Events
WWS panel to address "Born in the Zocalo: Art and Protest in Oaxaca, Mexico," February 09
“Born in the Zocalo: Art and Protest in Oaxaca, Mexico” will be the topic of a panel discussion at 4:30 p.m. in Bowl 016, at the Woodrow Wilson School on Thursday, February 9, 2012. The discussion is being held in conjunction with the art exhibit titled, “ASARO: Art and Activism in Oaxaca, Mexico,” featured in the Bernstein Gallery in the lower level of Robertson Hall. A public reception will be held in the gallery following the talk.
The exhibit features protest prints from a collective of Mexican artists during the 2006 anti-government uprising in Oaxaca, a state located in southwestern Mexico.

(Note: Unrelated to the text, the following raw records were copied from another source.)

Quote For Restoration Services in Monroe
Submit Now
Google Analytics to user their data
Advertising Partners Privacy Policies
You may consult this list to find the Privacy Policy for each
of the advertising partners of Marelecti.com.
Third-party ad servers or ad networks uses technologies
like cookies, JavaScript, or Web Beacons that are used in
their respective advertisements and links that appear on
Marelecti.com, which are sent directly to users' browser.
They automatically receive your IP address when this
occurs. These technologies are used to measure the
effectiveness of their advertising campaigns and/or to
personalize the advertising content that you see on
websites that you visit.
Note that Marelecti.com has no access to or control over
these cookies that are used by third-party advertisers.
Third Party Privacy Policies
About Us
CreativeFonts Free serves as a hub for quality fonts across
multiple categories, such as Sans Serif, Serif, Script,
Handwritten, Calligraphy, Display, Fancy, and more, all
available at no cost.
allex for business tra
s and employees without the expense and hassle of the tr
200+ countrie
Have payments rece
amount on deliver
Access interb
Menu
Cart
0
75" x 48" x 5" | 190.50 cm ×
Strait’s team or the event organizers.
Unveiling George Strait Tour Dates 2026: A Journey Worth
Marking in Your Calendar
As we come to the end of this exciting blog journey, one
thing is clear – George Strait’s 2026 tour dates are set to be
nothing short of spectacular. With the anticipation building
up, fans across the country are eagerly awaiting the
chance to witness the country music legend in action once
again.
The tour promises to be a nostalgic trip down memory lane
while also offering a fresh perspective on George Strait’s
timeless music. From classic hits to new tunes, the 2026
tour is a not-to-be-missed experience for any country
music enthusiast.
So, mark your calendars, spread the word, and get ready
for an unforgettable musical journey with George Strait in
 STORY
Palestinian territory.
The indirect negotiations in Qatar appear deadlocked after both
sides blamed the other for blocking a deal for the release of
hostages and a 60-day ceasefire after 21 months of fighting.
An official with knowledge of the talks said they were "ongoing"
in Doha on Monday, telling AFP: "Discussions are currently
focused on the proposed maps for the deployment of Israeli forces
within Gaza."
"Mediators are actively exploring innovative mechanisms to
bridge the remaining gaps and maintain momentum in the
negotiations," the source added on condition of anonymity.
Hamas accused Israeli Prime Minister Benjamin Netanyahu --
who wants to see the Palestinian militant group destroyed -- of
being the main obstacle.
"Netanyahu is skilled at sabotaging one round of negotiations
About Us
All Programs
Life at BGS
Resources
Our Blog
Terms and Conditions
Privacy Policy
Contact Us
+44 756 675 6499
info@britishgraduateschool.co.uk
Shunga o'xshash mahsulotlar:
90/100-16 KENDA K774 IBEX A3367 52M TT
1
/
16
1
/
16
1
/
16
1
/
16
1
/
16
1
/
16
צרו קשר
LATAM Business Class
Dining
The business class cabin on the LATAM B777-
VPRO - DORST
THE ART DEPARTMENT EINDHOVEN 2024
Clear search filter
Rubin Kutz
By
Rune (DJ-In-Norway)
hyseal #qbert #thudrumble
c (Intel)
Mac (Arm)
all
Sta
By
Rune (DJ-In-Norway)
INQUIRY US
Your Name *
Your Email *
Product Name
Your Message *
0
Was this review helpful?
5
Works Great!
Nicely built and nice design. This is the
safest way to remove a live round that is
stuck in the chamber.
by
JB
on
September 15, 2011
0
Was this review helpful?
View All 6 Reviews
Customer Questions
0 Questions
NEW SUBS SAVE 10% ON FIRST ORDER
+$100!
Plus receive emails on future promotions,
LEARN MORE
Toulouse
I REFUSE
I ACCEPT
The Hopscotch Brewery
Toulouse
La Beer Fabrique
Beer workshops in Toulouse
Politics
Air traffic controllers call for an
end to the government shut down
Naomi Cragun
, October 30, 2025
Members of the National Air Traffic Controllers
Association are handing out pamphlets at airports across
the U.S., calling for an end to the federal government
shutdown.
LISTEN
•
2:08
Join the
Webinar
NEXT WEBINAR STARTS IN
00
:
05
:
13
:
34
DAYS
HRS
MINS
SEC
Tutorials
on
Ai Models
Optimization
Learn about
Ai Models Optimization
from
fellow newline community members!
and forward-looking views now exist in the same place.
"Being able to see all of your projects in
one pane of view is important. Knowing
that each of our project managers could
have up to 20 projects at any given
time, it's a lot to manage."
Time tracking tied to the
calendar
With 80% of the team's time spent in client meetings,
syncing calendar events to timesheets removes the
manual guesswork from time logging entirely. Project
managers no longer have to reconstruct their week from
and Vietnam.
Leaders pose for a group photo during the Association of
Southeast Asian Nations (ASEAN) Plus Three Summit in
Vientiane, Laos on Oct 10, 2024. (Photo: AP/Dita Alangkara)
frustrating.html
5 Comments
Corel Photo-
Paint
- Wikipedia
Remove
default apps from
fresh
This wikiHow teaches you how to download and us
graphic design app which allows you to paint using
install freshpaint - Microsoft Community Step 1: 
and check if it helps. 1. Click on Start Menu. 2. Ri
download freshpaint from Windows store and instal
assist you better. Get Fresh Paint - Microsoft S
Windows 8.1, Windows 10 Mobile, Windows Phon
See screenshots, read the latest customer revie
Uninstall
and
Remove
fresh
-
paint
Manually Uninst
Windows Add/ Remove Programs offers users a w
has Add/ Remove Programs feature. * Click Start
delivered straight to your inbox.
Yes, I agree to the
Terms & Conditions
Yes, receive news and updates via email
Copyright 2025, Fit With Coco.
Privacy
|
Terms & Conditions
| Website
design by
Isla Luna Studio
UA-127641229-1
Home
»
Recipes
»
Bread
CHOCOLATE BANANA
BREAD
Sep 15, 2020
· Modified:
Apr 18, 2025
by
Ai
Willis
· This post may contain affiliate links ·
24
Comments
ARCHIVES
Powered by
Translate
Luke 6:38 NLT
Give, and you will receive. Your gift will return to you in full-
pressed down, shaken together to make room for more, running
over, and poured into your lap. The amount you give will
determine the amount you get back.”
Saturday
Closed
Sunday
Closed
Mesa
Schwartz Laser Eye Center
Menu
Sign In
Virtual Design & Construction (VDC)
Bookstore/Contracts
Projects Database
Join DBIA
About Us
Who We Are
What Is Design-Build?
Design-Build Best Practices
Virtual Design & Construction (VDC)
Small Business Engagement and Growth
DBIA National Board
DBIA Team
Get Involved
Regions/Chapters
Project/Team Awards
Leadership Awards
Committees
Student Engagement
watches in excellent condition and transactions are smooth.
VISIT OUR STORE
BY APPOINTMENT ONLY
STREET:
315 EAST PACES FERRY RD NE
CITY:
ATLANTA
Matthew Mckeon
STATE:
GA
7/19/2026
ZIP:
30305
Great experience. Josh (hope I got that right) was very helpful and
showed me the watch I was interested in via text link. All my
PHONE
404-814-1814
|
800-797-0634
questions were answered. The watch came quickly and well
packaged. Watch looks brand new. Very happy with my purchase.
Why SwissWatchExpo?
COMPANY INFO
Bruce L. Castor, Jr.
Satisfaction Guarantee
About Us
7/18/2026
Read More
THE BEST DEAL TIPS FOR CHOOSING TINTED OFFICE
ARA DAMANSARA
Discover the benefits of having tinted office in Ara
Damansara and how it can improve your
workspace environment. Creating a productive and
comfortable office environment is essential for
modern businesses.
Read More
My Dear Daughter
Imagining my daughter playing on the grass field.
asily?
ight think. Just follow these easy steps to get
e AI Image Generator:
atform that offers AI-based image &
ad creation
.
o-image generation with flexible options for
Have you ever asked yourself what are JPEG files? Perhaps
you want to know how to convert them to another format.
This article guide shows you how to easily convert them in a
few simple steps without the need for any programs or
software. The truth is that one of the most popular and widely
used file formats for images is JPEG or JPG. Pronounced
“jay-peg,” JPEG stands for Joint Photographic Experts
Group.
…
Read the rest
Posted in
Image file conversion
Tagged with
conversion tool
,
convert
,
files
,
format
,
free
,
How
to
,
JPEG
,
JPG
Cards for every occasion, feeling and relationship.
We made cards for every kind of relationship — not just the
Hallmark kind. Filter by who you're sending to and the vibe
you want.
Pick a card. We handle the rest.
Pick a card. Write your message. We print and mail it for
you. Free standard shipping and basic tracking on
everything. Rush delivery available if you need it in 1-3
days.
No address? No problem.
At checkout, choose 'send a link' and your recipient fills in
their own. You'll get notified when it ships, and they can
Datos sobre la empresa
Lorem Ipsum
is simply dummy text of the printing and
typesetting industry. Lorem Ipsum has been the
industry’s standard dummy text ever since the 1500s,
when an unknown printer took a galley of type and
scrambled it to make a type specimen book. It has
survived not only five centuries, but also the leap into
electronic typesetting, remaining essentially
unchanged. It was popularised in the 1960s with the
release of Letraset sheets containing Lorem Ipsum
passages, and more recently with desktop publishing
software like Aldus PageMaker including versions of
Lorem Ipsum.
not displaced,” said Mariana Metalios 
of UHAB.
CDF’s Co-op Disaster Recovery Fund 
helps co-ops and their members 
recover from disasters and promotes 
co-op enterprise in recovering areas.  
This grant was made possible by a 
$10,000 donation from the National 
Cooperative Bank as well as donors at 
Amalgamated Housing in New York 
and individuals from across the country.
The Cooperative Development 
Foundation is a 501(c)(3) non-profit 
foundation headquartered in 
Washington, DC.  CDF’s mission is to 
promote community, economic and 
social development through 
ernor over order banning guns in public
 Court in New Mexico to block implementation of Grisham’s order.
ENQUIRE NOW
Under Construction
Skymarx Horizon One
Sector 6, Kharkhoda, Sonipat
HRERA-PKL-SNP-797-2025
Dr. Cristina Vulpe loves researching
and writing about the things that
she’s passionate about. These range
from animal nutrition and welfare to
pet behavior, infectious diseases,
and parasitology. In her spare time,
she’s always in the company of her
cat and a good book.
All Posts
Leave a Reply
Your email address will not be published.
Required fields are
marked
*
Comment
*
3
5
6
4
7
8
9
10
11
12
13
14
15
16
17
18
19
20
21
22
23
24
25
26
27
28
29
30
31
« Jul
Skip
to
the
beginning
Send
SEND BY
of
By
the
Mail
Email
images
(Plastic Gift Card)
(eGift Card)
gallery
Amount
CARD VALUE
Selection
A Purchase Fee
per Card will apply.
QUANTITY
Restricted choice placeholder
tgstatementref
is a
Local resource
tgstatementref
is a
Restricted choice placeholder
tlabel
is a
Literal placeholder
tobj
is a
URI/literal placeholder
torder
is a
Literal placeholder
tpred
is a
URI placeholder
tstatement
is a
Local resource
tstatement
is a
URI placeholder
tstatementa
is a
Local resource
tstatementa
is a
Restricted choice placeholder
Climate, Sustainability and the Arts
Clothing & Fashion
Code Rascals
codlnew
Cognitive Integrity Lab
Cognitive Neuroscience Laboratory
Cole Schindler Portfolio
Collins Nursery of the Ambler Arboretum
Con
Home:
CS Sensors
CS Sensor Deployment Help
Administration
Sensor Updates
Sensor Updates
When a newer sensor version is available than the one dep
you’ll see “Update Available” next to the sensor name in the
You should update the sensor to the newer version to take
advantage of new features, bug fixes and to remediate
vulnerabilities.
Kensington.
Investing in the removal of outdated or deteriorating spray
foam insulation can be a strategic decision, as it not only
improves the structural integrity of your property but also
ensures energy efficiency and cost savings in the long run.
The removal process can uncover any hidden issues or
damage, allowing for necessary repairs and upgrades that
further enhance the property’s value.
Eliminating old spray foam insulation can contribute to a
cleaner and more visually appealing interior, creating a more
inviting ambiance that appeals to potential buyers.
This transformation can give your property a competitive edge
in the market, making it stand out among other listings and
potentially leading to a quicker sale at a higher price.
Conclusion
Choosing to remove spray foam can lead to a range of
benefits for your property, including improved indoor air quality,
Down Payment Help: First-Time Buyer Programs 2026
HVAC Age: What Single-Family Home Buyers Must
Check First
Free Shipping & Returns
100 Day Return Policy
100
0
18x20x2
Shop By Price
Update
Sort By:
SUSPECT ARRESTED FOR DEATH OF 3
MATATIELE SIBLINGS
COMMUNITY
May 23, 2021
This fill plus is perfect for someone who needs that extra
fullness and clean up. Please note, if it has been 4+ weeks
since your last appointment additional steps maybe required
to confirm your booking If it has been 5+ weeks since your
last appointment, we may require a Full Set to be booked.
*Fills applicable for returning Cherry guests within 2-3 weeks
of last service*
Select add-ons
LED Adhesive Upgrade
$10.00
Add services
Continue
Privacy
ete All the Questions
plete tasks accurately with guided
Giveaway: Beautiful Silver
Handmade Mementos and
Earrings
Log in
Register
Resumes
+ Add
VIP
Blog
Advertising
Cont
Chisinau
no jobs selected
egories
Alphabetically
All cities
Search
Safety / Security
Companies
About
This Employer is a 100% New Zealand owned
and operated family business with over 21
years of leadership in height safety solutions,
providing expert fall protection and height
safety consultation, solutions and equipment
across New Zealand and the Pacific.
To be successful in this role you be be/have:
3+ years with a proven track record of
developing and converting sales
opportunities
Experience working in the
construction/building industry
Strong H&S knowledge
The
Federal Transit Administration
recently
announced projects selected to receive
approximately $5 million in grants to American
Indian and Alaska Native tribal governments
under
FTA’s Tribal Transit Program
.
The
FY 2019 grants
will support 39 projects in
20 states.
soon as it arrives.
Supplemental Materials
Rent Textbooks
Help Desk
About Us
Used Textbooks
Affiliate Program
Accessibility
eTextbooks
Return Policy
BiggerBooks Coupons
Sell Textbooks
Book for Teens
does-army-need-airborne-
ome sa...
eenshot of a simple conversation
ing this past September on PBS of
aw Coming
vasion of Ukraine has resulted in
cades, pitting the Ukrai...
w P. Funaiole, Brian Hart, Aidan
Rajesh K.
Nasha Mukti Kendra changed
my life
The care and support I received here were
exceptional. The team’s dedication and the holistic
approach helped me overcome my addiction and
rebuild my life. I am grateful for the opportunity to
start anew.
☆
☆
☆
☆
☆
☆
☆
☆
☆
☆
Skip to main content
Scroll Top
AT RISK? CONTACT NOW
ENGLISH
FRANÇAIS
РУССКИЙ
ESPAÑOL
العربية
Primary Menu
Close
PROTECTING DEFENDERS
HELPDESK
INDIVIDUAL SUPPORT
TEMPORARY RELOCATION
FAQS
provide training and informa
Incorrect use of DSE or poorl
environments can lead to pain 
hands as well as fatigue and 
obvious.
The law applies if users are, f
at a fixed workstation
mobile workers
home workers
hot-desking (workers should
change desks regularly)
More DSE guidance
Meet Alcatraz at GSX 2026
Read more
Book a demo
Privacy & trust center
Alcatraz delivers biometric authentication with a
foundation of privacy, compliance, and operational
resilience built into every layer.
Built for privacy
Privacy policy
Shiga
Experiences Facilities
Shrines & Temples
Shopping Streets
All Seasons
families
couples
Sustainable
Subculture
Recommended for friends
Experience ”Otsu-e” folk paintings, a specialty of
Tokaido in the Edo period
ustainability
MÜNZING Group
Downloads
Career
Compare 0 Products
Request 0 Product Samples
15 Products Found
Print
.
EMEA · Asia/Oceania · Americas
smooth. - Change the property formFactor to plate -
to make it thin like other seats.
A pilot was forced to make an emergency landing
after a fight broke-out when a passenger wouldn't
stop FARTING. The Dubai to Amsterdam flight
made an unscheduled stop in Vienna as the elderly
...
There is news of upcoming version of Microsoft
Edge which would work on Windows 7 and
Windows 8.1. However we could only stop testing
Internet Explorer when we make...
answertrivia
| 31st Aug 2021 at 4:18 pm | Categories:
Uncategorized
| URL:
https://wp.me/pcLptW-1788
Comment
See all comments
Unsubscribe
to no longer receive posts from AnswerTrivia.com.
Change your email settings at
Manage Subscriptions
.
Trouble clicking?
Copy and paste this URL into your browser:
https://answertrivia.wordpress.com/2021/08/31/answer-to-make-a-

A conflict emerged in May of 2006 with federal police attacking non-violent protesters involved in a strike by the local teachers’ trade union. The uprising has resulted in the creation of ASARO – the Assembly of Revolutionary Artists of Oaxaca, founded to support the APPO (Popular Assembly of the Peoples of Oaxaca) movement.
The discussion will feature Douglas Massey, the Henry G. Bryant Professor of Sociology and Public Affairs, and Kevin McCloskey, professor of communication design, Kutztown University of Pennsylvania. Stanley Katz, professor of public and international affairs and director of the Center for Arts and Cultural Policy Studies at the Woodrow Wilson School, will serve as moderator for the event.
The event is sponsored by the Woodrow Wilson School of Public and International Affairs, with special thanks to Karin Trainer and the Princeton University Library for the loan of artwork.